Por outro lado, foram considerados não provados estes factos: A) Desde Novembro de 1998 que o aqui réu utiliza o prédio referido em 45 e posteriormente a parcela que deu lugar ao prédio inscrito na matriz sob o art. ...42º e descrito sob o nº ...22, ali depositando e armazenando os objectos referidos em 52, como se tratando de uma coisa sua e, nessa medida, sem oposição por parte de outrem. B) Os réus sempre procederam à limpeza e conservação do prédio inscrito sob o art. ...42º, designadamente, com o consentimento e concordância de DD. D) A ré pessoa colectiva celebrou com DD um contrato de arrendamento respeitante ao prédio inscrito sob o art. ...42º.
*
SOBRE A IMPUGNAÇÃO DE FACTO DAS CONCLUSÕES 1 A 30.
Como se sabe, a admissibilidade do recurso em matéria de facto depende do cumprimento de alguns ónus.
De acordo com o disposto no artigo 640.º/1 do Código de Processo Civil, é imposto ao recorrente que especifique:
a) Os concretos pontos de facto que considera incorretamente julgados; b) Os concretos meios probatórios, constantes do processo ou de registo ou gravação nele realizada, que impunham decisão sobre os pontos da matéria de facto impugnados diversa da recorrida; c) A decisão que, no seu entender, deve ser proferida sobre as questões de facto impugnadas
Enquanto o número 2 prevê que quando os meios probatórios invocados como fundamento do erro na apreciação das provas tenham sido gravados, incumbe ao recorrente, sob pena de imediata rejeição do recurso na respetiva parte, indicar com exatidão as passagens da gravação em que funda o seu recurso, sem prejuízo de poder proceder à transcrição dos excertos que considere relevantes.

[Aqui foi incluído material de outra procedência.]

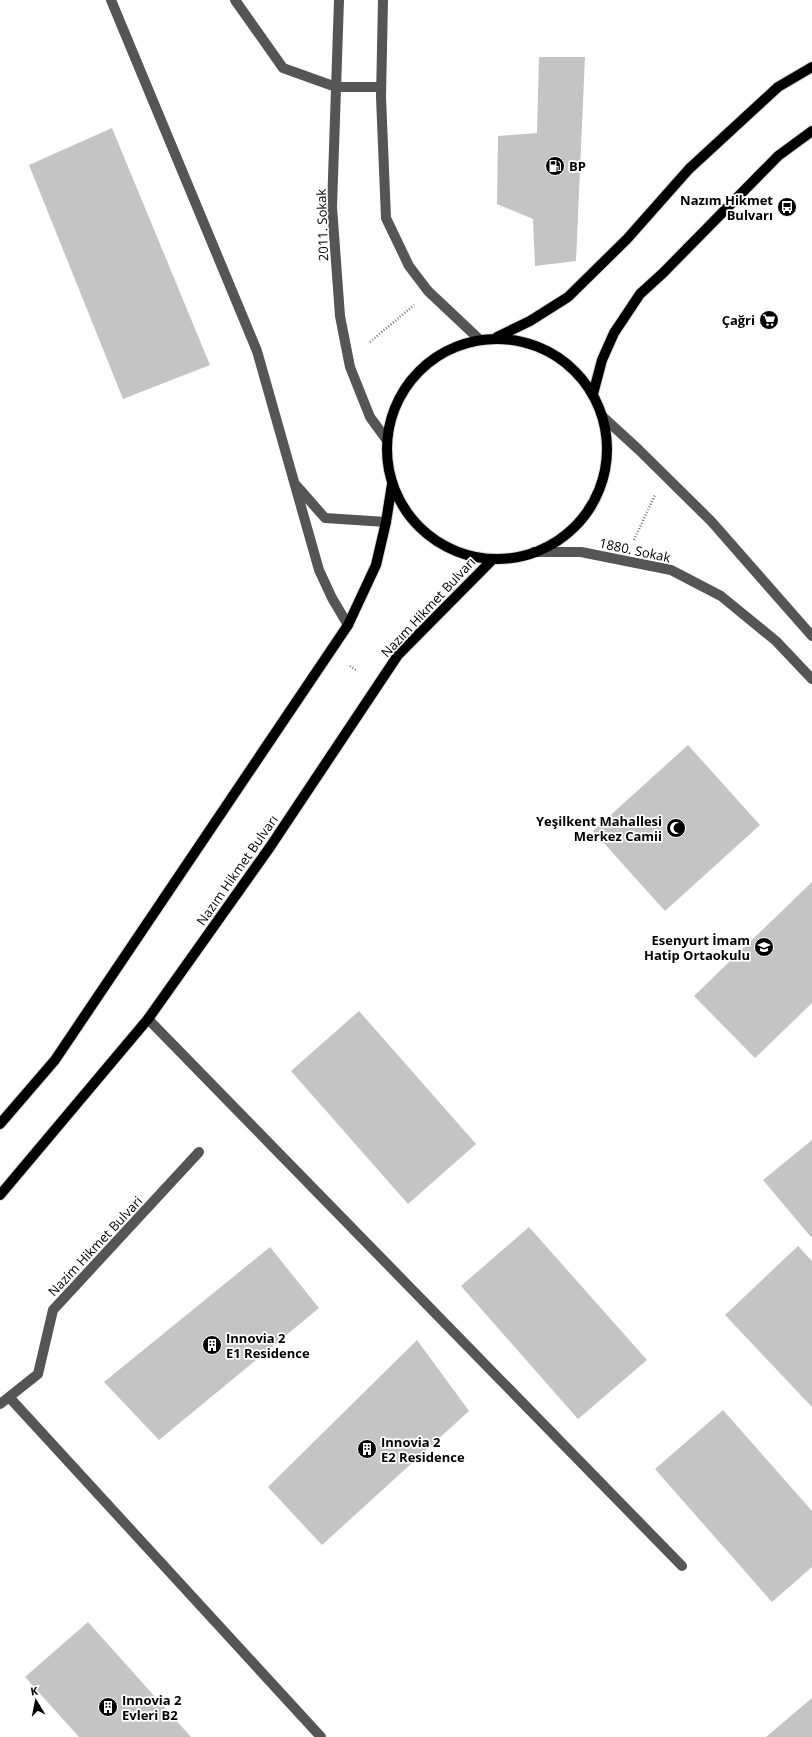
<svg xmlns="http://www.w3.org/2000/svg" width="812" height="1737" font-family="'Open Sans',sans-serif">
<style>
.building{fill:#c4c4c4}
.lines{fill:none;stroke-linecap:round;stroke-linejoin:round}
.major-casing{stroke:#dbdbdb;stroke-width:12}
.path{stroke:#777;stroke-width:2.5;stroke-dasharray:1 2;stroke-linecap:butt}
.minor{stroke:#555;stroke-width:10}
.major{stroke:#000;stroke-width:10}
.labels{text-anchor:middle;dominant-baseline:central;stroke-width:3.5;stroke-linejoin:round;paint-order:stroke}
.poi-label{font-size:13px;font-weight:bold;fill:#000;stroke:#fff;text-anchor:start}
.street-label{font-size:13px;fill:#000;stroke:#fff}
</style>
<rect width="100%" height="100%" fill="#fff"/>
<path class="building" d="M 539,57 L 585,57 L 576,261 L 535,266 L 533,219 L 497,204 L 498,136 L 537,133 Z
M 112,128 L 210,365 L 123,399 L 29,165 Z
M 688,745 L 760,825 L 665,911 L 593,831 Z
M 812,882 L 812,1003 L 755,1058 L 694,996 Z
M 359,1011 L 476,1144 L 408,1204 L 291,1071 Z
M 812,1140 L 812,1236 L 811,1237 L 763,1180 Z
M 529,1227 L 647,1360 L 578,1419 L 461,1286 Z
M 798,1246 L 812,1261 L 812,1407 L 725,1315 Z
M 270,1247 L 319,1308 L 159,1440 L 104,1382 Z
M 417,1340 L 469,1411 L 322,1545 L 268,1487 Z
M 723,1410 L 812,1511 L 812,1567 L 772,1602 L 655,1469 Z
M 88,1622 L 191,1737 L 79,1737 L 25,1677 Z
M 812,1698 L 812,1737 L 766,1737 Z"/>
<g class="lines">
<defs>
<path id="major" d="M 497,337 L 530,321 L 568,297 L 627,239 L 689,169 L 778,87 L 812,67
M387 449a110 110 0 1 1 220 0a110 110 0 1 1-220 0Z
M 593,394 L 602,360 L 614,333 L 640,294 L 663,273 L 778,156 L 812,131
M 0,1124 L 55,1060 L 348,625 L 376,565 L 386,522 L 392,484
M 0,1195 L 148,1019 L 270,847 L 398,655 L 493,559"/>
</defs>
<use href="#major" class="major-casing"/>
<path class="path" d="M 370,342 L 414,305
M 634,540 L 655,495
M 350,666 L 356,670"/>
<path class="minor" d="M 111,0 L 257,351 L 319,570 L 332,598 L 348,625
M 235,0 L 283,68 L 336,87 L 381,87
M 339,0 L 332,207 L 340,316 L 350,367 L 370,417 L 386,439
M 383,0 L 381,97 L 386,218 L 409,266 L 428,291 L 480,340
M 603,417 L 638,449 L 711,521 L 812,636
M 296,485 L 325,518 L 386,522
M 534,552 L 581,552 L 671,570 L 721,596 L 776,641 L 812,679
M 148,1019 L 682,1566
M 9,1397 L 321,1737
M 0,1404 L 38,1374 L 53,1310 L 199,1152"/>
<use href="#major" class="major"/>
</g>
<defs>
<symbol id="fuel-disc" viewBox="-11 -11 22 22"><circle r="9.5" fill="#000" stroke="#fff"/><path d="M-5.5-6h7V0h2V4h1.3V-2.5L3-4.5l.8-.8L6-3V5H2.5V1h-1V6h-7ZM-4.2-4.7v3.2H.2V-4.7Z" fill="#fff"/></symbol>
<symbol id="bus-disc" viewBox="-11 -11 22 22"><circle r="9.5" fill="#000" stroke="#fff"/><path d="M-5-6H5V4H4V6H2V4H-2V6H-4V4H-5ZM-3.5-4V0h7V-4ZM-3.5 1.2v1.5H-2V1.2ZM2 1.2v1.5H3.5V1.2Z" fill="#fff"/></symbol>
<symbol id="supermarket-disc" viewBox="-11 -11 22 22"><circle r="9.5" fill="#000" stroke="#fff"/><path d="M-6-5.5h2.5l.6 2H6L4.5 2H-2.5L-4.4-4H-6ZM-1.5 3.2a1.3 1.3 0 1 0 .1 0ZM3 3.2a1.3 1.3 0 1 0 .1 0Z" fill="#fff"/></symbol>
<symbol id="mosque-disc" viewBox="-11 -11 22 22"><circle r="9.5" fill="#000" stroke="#fff"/><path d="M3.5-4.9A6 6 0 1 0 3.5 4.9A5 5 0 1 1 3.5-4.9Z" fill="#fff"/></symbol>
<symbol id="school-disc" viewBox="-11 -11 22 22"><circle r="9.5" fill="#000" stroke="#fff"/><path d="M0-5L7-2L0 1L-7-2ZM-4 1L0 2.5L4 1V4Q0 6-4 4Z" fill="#fff"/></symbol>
<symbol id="building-disc" viewBox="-11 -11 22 22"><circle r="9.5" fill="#000" stroke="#fff"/><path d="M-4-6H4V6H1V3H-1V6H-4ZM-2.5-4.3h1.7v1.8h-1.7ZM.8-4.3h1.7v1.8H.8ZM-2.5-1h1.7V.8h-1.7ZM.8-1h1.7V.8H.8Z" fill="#fff"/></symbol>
</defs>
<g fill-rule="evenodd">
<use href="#fuel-disc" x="544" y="155" width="22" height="22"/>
<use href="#bus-disc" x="776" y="196" width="22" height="22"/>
<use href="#supermarket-disc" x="758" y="309" width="22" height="22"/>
<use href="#mosque-disc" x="665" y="817" width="22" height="22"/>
<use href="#school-disc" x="753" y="936" width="22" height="22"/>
<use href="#building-disc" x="201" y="1334" width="22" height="22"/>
<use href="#building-disc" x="356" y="1438" width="22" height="22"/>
<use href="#building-disc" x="97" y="1696" width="22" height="22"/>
</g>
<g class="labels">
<g class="poi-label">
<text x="569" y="166">BP</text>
<text x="773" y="200" text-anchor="end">Nazım Hikmet<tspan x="773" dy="15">Bulvarı</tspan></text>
<text x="755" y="320" text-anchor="end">Çağri</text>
<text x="662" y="821" text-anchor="end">Yeşilkent Mahallesi<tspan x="662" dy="15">Merkez Camii</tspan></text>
<text x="750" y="940" text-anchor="end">Esenyurt İmam<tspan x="750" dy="15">Hatip Ortaokulu</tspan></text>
<text x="226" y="1338">Innovia 2<tspan x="226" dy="15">E1 Residence</tspan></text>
<text x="381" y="1442">Innovia 2<tspan x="381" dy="15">E2 Residence</tspan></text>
<text x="122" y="1700">Innovia 2<tspan x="122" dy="15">Evleri B2</tspan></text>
</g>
<g class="street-label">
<text transform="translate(322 225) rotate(-92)">2011. Sokak</text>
<text transform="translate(635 550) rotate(12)">1880. Sokak</text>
<text transform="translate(428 607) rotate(-47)">Nazım Hikmet Bulvarı</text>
<text transform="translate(237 870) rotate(-55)">Nazım Hikmet Bulvarı</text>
<text transform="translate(95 1246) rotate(-47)">Nazim Hikmet Bulvari</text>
</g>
</g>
<g transform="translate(36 1701) rotate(350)" stroke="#ffffff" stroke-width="3" paint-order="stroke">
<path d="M0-3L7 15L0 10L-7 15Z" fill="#000000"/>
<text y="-6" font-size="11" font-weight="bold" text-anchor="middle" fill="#000000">K</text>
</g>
</svg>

A propósito da imposição de observância destes requisitos, pode dizer-se que constitui manifestação da ideia de que a impugnação traduz um pedido de reapreciação dos factos que deve transmitir de imediato algum nível de viabilidade, suficiente para justificar uma nova análise em segunda instância, que pode inclusivamente abranger todas as provas produzidas ou, dito noutro termos, que não mereça um juízo de indeferimento liminar.
Em sentido próximo, aliás, a doutrina vem preconizando que as exigências previstas no art. 640.º do CPC “devem ser apreciadas à luz de um critério de rigor”, como “decorrência do princípio da autorresponsabilidade das partes, impedindo que a impugnação da decisão da matéria de facto se transforme numa mera manifestação de inconsequente inconformismo” (cfr. Abrantes Geraldes, Recursos em Processo Civil, 7.ª ed., pp. 201-2).

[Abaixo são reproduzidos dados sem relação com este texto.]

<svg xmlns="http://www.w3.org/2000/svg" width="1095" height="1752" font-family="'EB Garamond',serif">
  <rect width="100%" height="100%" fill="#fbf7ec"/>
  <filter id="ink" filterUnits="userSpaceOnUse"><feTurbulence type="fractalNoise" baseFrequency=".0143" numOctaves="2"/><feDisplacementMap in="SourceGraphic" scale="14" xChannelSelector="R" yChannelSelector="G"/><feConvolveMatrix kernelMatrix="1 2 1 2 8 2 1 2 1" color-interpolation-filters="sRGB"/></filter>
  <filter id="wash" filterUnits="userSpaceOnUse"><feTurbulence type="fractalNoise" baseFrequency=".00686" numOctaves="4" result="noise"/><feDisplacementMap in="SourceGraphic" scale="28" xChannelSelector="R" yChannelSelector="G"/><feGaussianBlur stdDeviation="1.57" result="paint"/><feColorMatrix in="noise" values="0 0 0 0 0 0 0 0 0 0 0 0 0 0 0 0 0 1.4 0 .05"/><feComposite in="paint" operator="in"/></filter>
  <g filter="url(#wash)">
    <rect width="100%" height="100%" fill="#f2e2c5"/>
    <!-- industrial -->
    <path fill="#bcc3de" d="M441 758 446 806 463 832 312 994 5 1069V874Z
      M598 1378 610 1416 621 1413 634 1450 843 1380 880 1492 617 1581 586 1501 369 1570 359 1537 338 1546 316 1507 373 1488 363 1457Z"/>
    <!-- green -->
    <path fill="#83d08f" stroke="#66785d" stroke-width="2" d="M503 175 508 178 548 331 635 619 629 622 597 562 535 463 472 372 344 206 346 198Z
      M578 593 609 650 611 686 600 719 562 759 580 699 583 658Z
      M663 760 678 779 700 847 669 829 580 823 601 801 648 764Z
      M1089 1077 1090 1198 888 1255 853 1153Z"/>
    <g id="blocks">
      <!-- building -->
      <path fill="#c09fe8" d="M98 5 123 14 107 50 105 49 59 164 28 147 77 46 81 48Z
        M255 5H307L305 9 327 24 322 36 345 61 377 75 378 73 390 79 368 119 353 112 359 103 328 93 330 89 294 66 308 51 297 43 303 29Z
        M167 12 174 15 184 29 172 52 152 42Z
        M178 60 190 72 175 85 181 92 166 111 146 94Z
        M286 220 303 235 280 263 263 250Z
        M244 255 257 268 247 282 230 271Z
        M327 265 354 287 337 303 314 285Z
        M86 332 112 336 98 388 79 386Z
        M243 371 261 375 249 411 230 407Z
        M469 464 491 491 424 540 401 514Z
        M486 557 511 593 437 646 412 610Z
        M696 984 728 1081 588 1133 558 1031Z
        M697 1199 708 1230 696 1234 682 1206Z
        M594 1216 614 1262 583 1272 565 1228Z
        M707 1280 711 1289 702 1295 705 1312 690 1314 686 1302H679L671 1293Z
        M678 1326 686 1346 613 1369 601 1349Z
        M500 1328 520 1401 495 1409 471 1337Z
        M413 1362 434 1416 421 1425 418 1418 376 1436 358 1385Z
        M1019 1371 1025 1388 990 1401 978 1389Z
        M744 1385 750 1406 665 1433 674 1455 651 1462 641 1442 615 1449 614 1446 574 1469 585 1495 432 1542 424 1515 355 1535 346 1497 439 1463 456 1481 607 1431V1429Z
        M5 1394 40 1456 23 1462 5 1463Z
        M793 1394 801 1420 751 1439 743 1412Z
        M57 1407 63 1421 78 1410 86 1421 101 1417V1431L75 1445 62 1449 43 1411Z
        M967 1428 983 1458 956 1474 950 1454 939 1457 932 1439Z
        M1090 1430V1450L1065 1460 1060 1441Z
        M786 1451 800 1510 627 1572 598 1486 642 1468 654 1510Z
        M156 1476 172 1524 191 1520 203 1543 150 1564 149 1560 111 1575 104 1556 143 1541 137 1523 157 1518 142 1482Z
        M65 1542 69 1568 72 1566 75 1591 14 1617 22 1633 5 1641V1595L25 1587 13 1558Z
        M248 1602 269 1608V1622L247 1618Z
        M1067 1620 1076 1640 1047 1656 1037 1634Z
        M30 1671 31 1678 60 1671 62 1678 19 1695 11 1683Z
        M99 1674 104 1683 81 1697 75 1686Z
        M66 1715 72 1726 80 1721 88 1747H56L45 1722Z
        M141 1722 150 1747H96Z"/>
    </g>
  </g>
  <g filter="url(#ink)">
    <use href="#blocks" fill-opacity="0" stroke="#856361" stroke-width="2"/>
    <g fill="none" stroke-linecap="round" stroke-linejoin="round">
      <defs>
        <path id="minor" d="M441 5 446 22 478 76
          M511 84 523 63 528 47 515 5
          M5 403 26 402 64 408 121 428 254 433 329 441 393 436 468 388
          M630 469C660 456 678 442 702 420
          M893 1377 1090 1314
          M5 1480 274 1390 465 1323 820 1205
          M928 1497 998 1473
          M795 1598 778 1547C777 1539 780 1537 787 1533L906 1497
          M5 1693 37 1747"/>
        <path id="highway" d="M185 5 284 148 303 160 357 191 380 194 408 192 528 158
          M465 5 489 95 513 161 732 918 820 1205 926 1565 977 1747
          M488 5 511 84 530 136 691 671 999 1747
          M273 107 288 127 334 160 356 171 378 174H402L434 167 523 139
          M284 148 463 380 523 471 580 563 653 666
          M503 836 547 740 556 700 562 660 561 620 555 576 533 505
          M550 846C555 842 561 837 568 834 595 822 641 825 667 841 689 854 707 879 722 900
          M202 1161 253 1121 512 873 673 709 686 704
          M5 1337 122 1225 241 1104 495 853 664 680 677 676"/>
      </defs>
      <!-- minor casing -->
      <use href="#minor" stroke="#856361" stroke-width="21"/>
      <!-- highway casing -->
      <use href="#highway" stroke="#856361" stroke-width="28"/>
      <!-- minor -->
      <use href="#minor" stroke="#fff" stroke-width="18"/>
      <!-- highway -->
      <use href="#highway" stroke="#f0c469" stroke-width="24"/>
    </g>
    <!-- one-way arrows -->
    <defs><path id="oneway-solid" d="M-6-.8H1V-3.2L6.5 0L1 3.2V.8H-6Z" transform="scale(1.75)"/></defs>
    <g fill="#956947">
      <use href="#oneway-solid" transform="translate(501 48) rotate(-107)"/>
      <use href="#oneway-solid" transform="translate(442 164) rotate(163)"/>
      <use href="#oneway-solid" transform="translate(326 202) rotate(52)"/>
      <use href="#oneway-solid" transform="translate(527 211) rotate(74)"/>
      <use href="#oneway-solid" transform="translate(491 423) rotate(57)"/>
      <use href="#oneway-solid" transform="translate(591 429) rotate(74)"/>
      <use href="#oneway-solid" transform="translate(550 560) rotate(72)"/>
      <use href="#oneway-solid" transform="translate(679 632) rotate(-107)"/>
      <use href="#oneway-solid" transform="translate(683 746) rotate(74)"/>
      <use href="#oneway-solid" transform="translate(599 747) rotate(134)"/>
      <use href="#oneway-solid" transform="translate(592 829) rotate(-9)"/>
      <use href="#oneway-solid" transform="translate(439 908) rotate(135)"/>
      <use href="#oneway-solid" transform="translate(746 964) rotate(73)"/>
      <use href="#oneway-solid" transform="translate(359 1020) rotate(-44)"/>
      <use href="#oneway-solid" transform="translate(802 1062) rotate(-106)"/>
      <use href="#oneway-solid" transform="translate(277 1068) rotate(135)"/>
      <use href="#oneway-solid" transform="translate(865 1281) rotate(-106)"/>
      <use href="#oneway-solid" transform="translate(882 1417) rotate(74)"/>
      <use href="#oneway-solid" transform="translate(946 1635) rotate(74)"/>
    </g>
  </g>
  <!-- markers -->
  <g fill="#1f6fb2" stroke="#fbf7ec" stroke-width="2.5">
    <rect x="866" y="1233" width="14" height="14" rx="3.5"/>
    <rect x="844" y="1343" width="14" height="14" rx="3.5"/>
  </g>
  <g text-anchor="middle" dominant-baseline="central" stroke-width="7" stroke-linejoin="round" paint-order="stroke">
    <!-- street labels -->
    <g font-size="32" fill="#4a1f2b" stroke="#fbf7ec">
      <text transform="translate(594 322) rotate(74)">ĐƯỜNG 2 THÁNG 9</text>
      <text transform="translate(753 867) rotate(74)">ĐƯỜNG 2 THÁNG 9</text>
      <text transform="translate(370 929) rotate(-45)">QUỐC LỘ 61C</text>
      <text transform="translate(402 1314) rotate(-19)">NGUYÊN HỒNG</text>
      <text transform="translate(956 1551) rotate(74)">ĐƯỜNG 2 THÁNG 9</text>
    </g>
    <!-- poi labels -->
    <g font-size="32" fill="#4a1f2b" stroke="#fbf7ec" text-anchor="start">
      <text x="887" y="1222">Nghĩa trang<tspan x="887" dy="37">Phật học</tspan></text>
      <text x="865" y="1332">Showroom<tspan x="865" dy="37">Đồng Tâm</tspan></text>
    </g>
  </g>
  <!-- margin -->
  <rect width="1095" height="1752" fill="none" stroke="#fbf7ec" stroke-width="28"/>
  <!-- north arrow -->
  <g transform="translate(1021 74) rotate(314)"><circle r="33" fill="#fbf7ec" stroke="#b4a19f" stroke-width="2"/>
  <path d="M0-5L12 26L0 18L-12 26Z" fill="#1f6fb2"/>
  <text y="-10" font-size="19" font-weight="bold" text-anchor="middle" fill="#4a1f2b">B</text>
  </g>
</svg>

Assim se compreendendo, pois, a alusão à necessidade de cumprimento dos indicados ónus para que a “impugnação da matéria de facto ultrapasse a fase liminar” (cfr. Abrantes Geraldes, Ob. cit., p. 202).
A esta luz, verifica-se que, no caso dos autos, ao impugnar a matéria dos pontos 11, 13, 15, 20, 49, na parte “com autorização de DD”, e 51, no segmento “com o consentimento do seu sobrinho DD”, julgados provados, pretende o recorrente, ao cabo de contas, o reconhecimento de que “está na posse do terreno desde novembro de 1998, a qual manteve até início de 2021 de forma contínua” (cfr. conclusão 36).
Na verdade, a pretensão do R. passa, muito simplesmente, pela eliminação de toda a factualidade que se refere à utilização do imóvel com a autorização ou o consentimento de outrem, o que, sendo patente quanto aos factos provados nº11, 13, 15, 20, torna-se ainda mais nítido na impugnação parcial aos pontos 49 e 51.
Nos quais, os segmentos questionados são expressamente reportados à autorização e consentimento do uso do imóvel por DD.
Deste modo, na pretensão do R., eliminadas as referências ao elemento subjectivo próprio da detenção em nome de outrem, subsistiria somente a sua actuação de facto no plano objectivo capaz de, graças à presunção prevista no art. 1252.º/2 do Cód. Civil, elevá-lo à condição de possuidor.
Todavia, como bem se salientou na resposta ao recurso, o recorrente não cuidou de colocar em crise, certamente por não discordar da comprovação de tal matéria, toda a factualidade que, constando nos pontos provados nos nº2 a 8, faz beneficiar a A. de idêntica qualidade de titular da posse sobre o terreno.
E daí que, a nosso ver, a pretensão factual do R., nas conclusões 1 a 30 do recurso, seja incompatível e contraditória com parte essencial da restante matéria provada e que não foi impugnada no recurso.
Com efeito, a aderir ao entendimento do R., teríamos verificada no plano factual matéria susceptível de caracterizar a posse plena e exclusiva sobre o imóvel a favor de duas pessoas distintas, sem que entre elas existisse qualquer actuação conjunta ou proveniência comum, próprias e exigíveis, no plano lógico e normativo, para a presença do instituto da composse.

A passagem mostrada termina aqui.